▸ Task statement:
Select from the data all lines with the word "across".

▸ Source information:
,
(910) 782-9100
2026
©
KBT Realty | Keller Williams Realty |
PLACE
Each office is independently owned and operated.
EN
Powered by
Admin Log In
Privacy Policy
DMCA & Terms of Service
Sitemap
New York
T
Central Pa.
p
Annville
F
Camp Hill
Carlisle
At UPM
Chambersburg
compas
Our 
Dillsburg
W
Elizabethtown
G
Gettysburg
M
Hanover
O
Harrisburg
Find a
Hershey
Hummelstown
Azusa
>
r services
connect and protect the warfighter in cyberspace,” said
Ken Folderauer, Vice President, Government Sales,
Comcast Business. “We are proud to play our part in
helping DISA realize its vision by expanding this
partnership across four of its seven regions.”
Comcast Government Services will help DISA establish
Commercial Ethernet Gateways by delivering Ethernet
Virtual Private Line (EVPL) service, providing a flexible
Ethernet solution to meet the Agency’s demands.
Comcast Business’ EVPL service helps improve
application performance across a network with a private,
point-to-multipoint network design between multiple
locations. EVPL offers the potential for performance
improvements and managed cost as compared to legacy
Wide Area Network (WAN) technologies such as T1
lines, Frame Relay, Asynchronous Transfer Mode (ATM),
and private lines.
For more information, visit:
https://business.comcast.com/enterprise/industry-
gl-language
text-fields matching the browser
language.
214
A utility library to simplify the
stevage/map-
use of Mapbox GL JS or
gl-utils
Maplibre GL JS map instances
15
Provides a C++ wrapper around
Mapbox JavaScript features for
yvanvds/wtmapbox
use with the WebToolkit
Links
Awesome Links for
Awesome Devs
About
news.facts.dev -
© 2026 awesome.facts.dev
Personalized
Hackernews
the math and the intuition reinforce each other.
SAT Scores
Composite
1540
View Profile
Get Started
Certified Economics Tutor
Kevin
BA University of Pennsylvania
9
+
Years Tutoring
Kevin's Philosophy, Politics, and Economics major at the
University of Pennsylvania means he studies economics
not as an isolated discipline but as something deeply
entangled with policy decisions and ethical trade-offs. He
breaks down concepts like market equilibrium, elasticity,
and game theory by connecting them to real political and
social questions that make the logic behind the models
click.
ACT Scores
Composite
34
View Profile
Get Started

▸ Output for this exercise:
partnership across four of its seven regions.”
application performance across a network with a private,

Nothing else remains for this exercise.